Last week I was digging under the bed to see what I could pull out of there. I try to clean out the “underbed storage” about every ten or fifteen years. I found a duffel bag that I was looking for just a few months ago. There were coin wrappers and bill straps; unfortunately they were all empty. I saw a shoe box with no shoes in it. And there was a camera bag. Not the big bag that had the big camera, lenses, flash and such. That was in the office. Not the little case that held the palm size digital camera that goes on vacation if I ever go on vacation again. This was a forgotten camera bag with a roll of film (actually a cartridge of film), a strange sized battery, and a claim check from an airline that has since gone out of business. No camera.

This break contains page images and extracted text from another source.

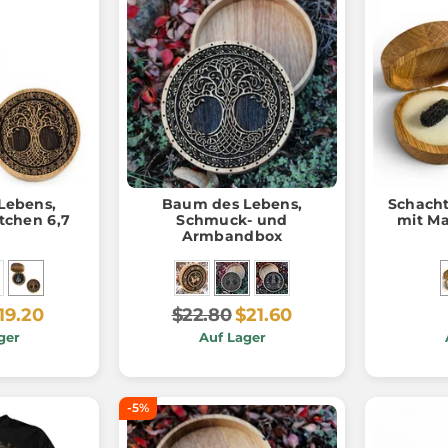
Lebens,
Baum des Lebens,
Schacht
chen 6,7
Schmuck- und
mit Ma
Armbandbox
19.20
$22.80
$21.60
ger
Auf Lager
-5%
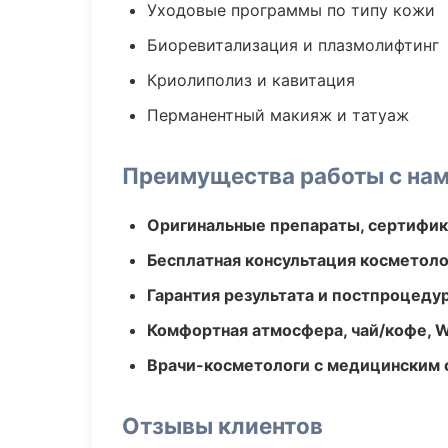
Уходовые программы по типу кожи
Биоревитализация и плазмолифтинг
Криолиполиз и кавитация
Перманентный макияж и татуаж
Преимущества работы с на
Оригинальные препараты, сертифик
Бесплатная консультация косметоло
Гарантия результата и постпроцед
Комфортная атмосфера, чай/кофе, W
Врачи-косметологи с медицинским 
Отзывы клиентов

I don’t remember the last time I used a film camera. I do remember it was a 35mm camera and not one that used the 110 cartridge. I remember a camera that used that cartridge but I remember it from something like thirty or forty years ago. (I know I cleaned out under the bed since then. I know that because I’ve moved a few times since then.)

I might not remember that camera – and it’s a good thing the camera wasn‘t there because nobody probably still processes those little film cartridges – but I do remember that I used to take quite a few pictures and actually displayed them. I had pictures on walls, on end tables, in bookcases, on desks, even stuck to the front of the refrigerator in magnetic picture frames. Still do. I’ve slowed down in picture taking. Lots of people today take many more pictures than I ever did. But how many of those pictures ever end up as photographs.

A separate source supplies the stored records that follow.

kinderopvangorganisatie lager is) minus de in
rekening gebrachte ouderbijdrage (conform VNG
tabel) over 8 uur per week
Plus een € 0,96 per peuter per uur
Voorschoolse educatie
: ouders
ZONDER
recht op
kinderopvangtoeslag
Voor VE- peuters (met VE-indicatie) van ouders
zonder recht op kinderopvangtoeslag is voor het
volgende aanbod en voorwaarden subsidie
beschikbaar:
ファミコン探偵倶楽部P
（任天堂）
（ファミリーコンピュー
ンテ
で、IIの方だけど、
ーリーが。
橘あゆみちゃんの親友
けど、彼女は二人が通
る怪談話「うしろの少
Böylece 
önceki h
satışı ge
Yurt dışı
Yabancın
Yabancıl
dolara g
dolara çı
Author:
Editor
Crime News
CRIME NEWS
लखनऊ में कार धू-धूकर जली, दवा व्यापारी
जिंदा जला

So many pictures get taken and are posted somewhere electronically. And there’s nothing wrong with that. But I’ve always thought of a picture as an opportunity to remember someone or something. At work I had pictures on my desk, file cabinets, and walls. They were of my daughter, of She and me, of people from work doing fun things. They were snapshots of things to make me smile usually when I most needed a smile. I remember only three other managers in my building who had personal pictures somewhere in their offices.

Print a picture, pop a stick or chip in a printer at a drugstore, or download a few shots to a digital frame. Don’t make all of your future memories “images.” Take a photo every now and then.

That’s what I think. Really. How ‘bout you?